[WORK TO COMPLETE]:
The output should be exactly the lines from the one containing "line: (884, 793)" through the last line of the records, and only those.
----------
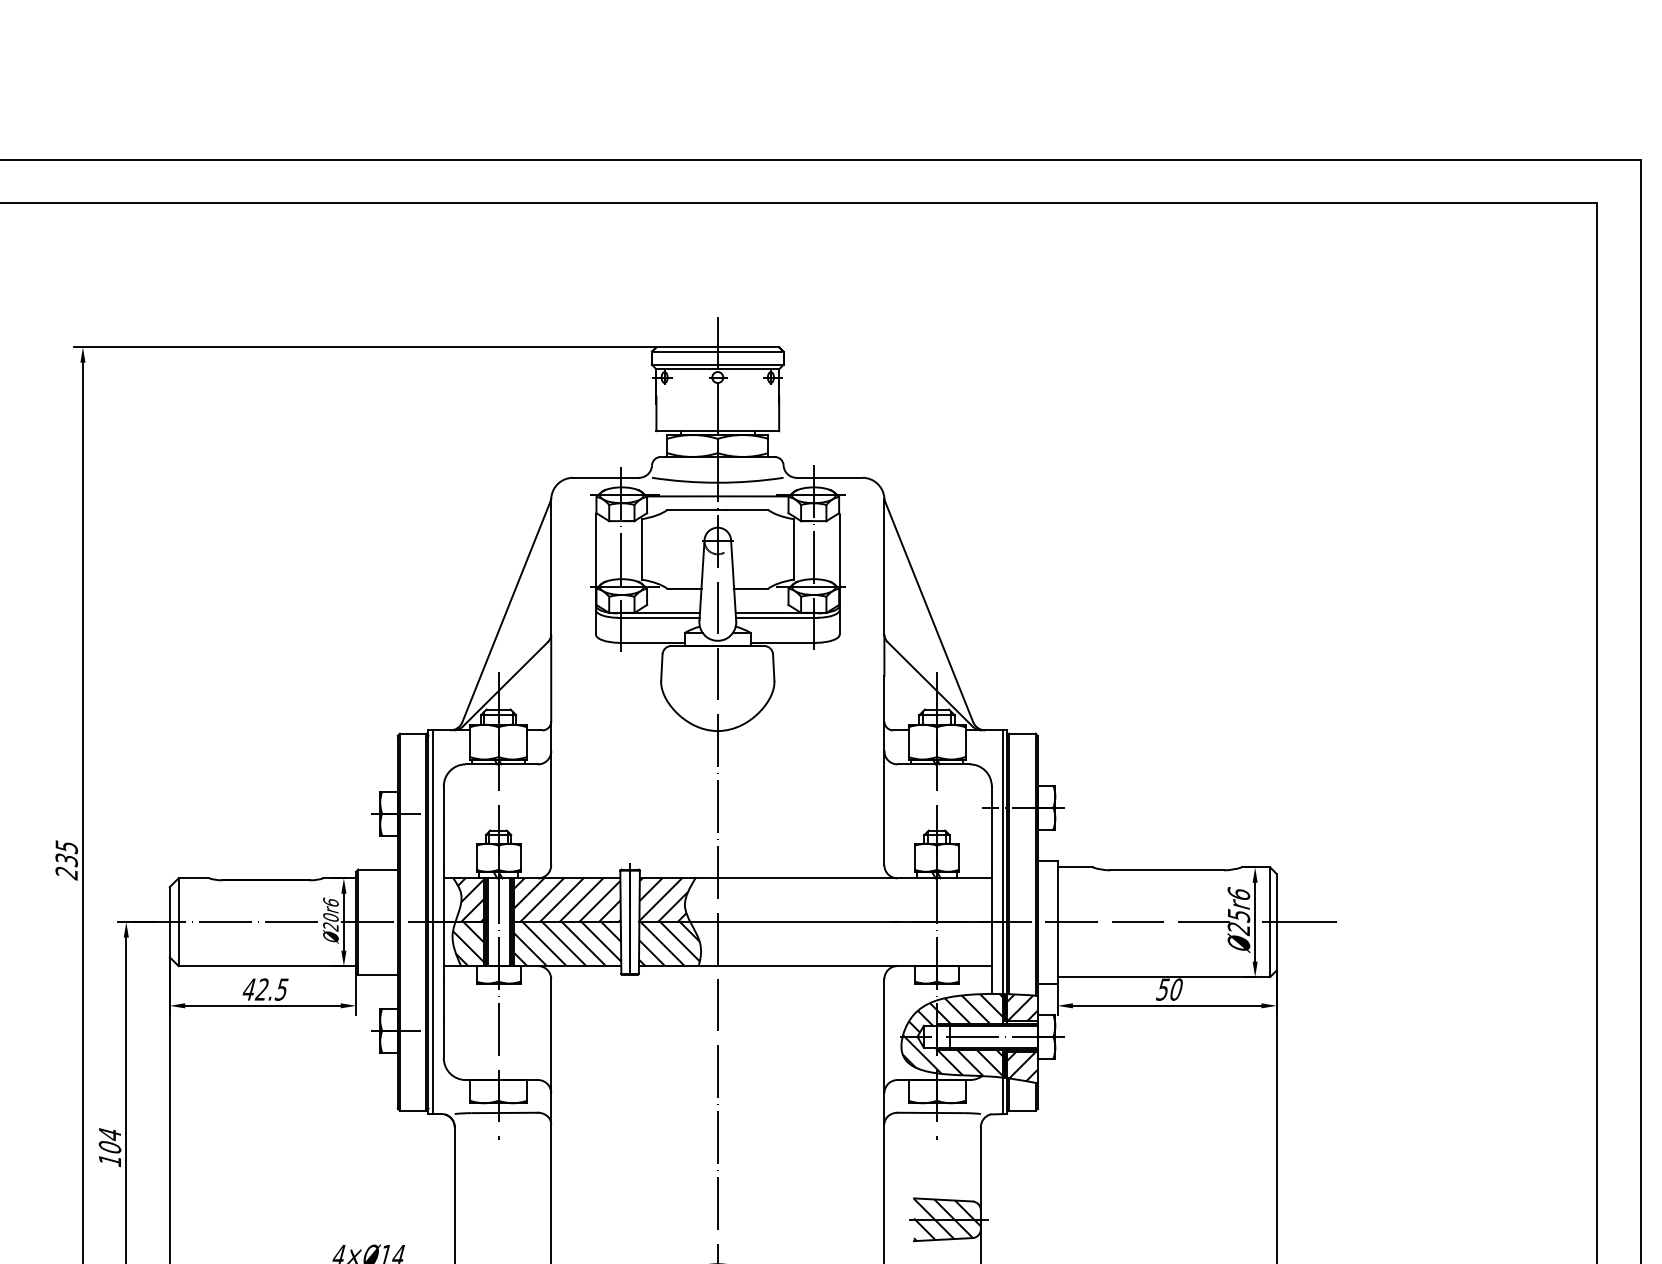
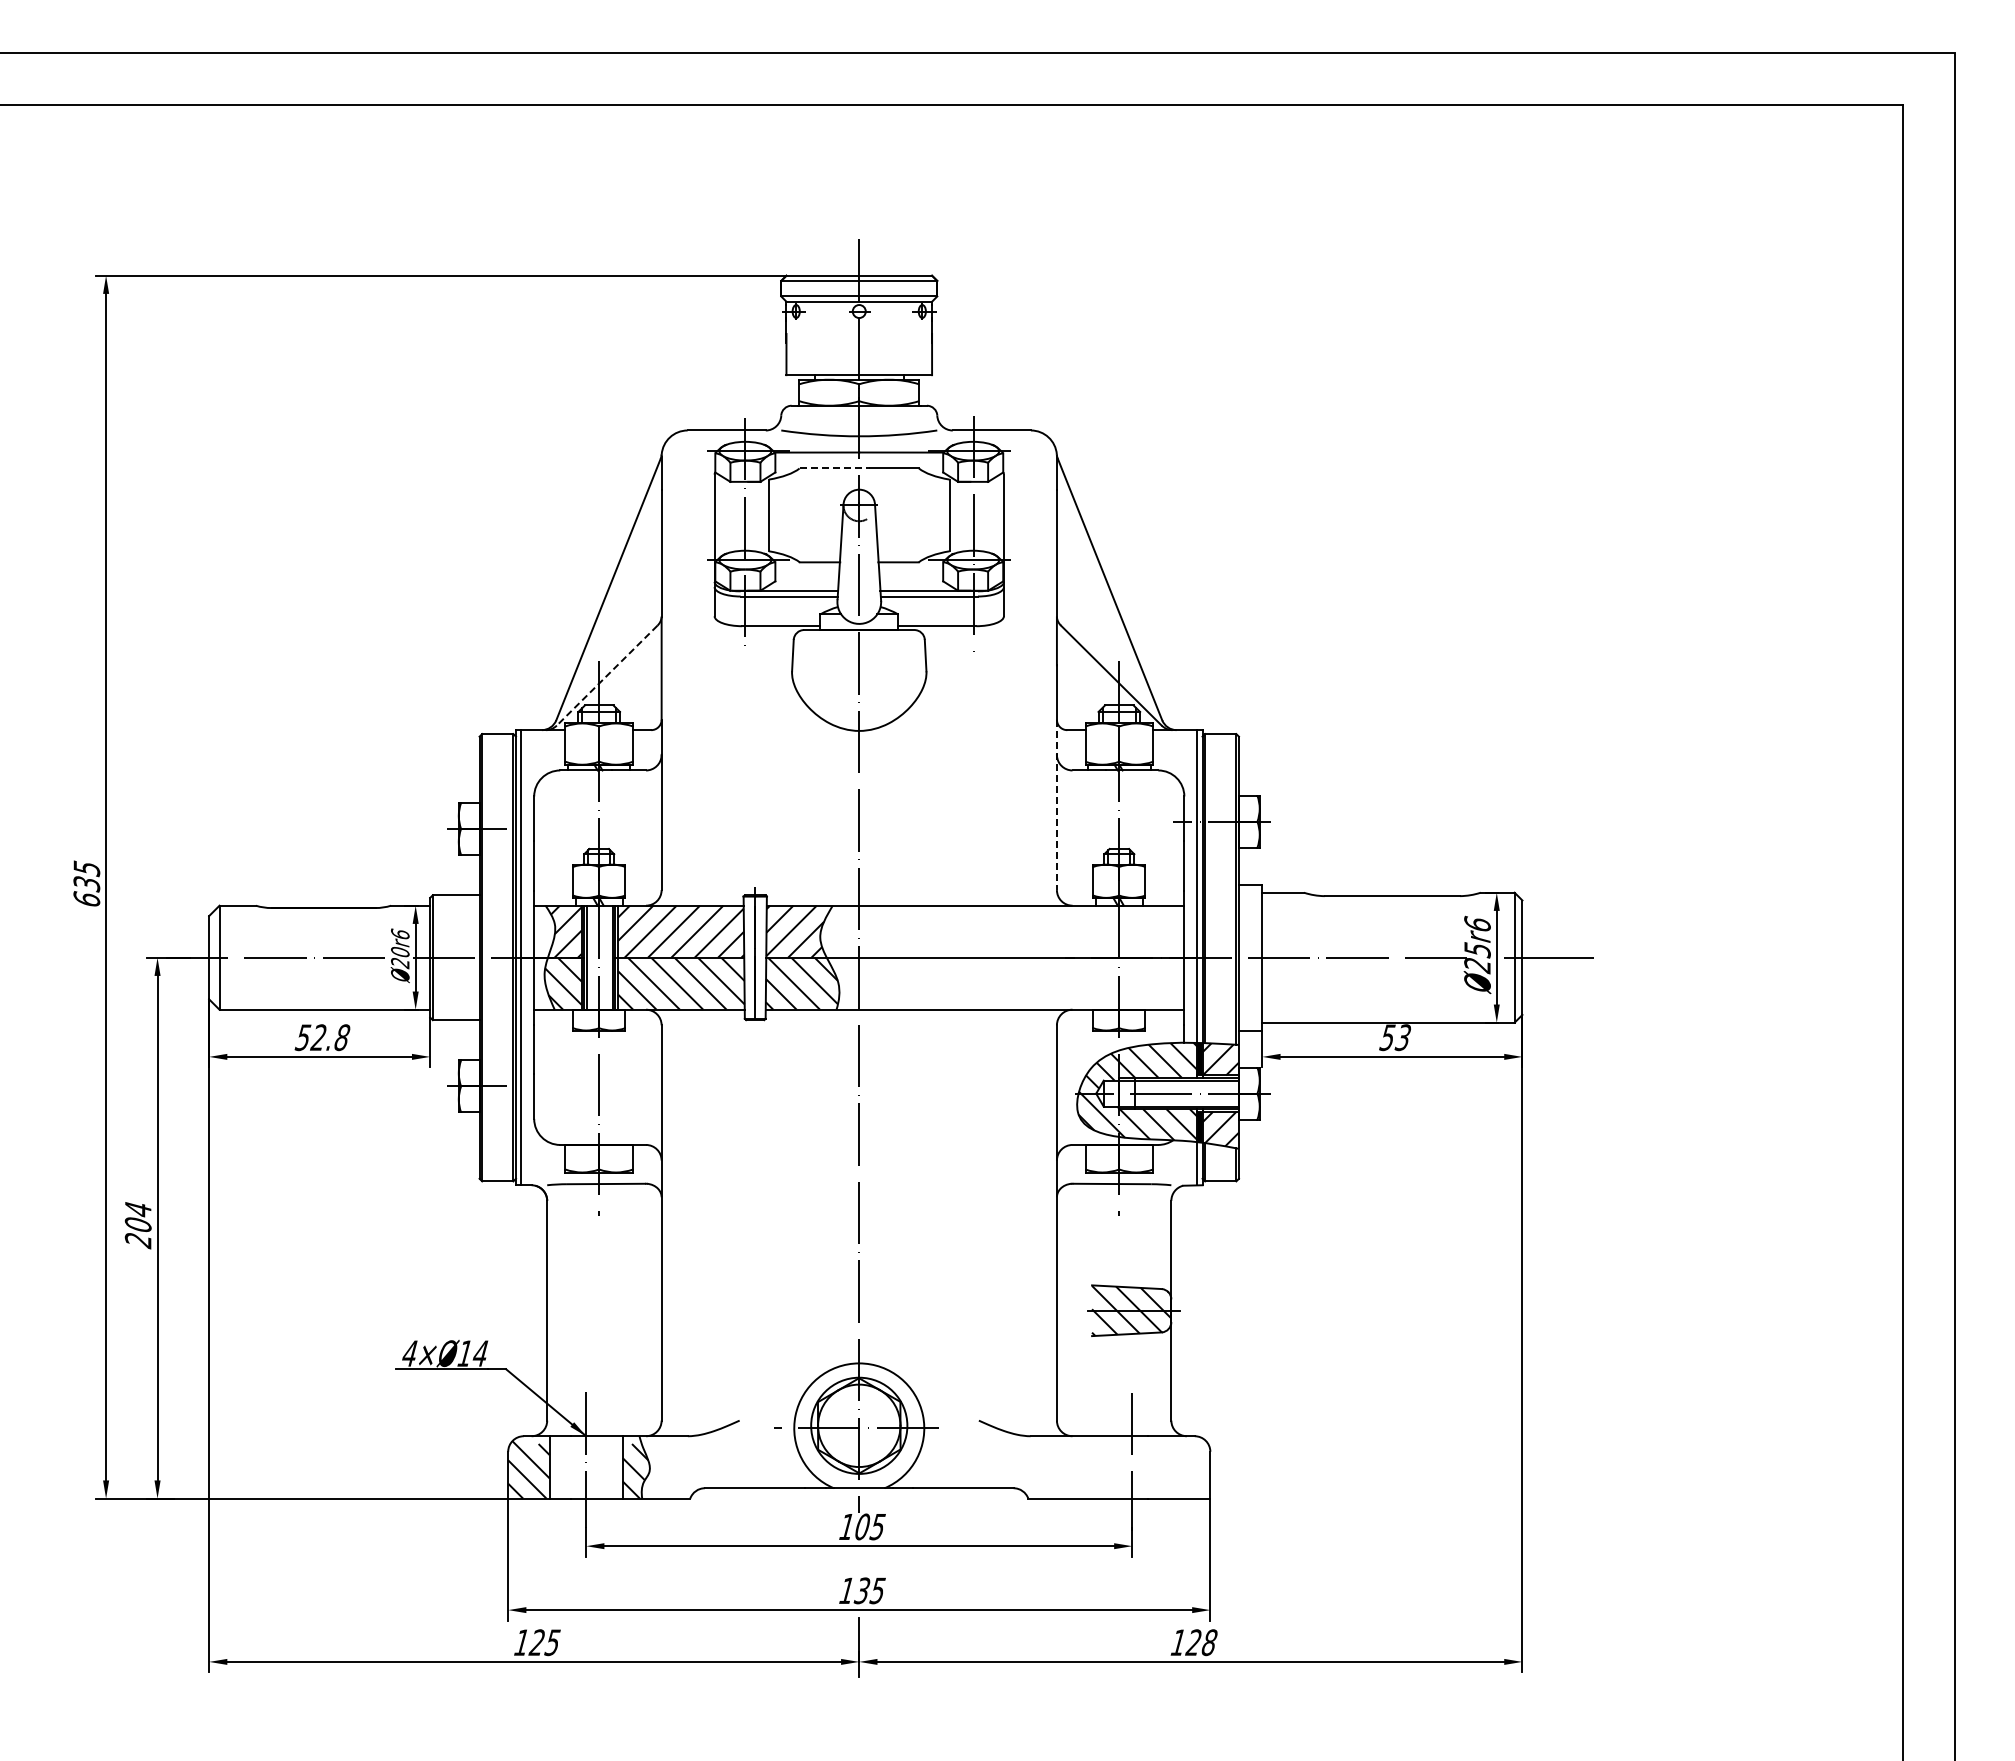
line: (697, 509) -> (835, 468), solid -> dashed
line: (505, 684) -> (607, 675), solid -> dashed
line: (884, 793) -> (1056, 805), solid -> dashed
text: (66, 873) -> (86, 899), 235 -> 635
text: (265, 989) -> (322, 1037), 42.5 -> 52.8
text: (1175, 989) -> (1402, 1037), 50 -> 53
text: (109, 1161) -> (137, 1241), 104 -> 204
----------
[FINAL ANSWER]:
line: (884, 793) -> (1056, 805), solid -> dashed
text: (66, 873) -> (86, 899), 235 -> 635
text: (265, 989) -> (322, 1037), 42.5 -> 52.8
text: (1175, 989) -> (1402, 1037), 50 -> 53
text: (109, 1161) -> (137, 1241), 104 -> 204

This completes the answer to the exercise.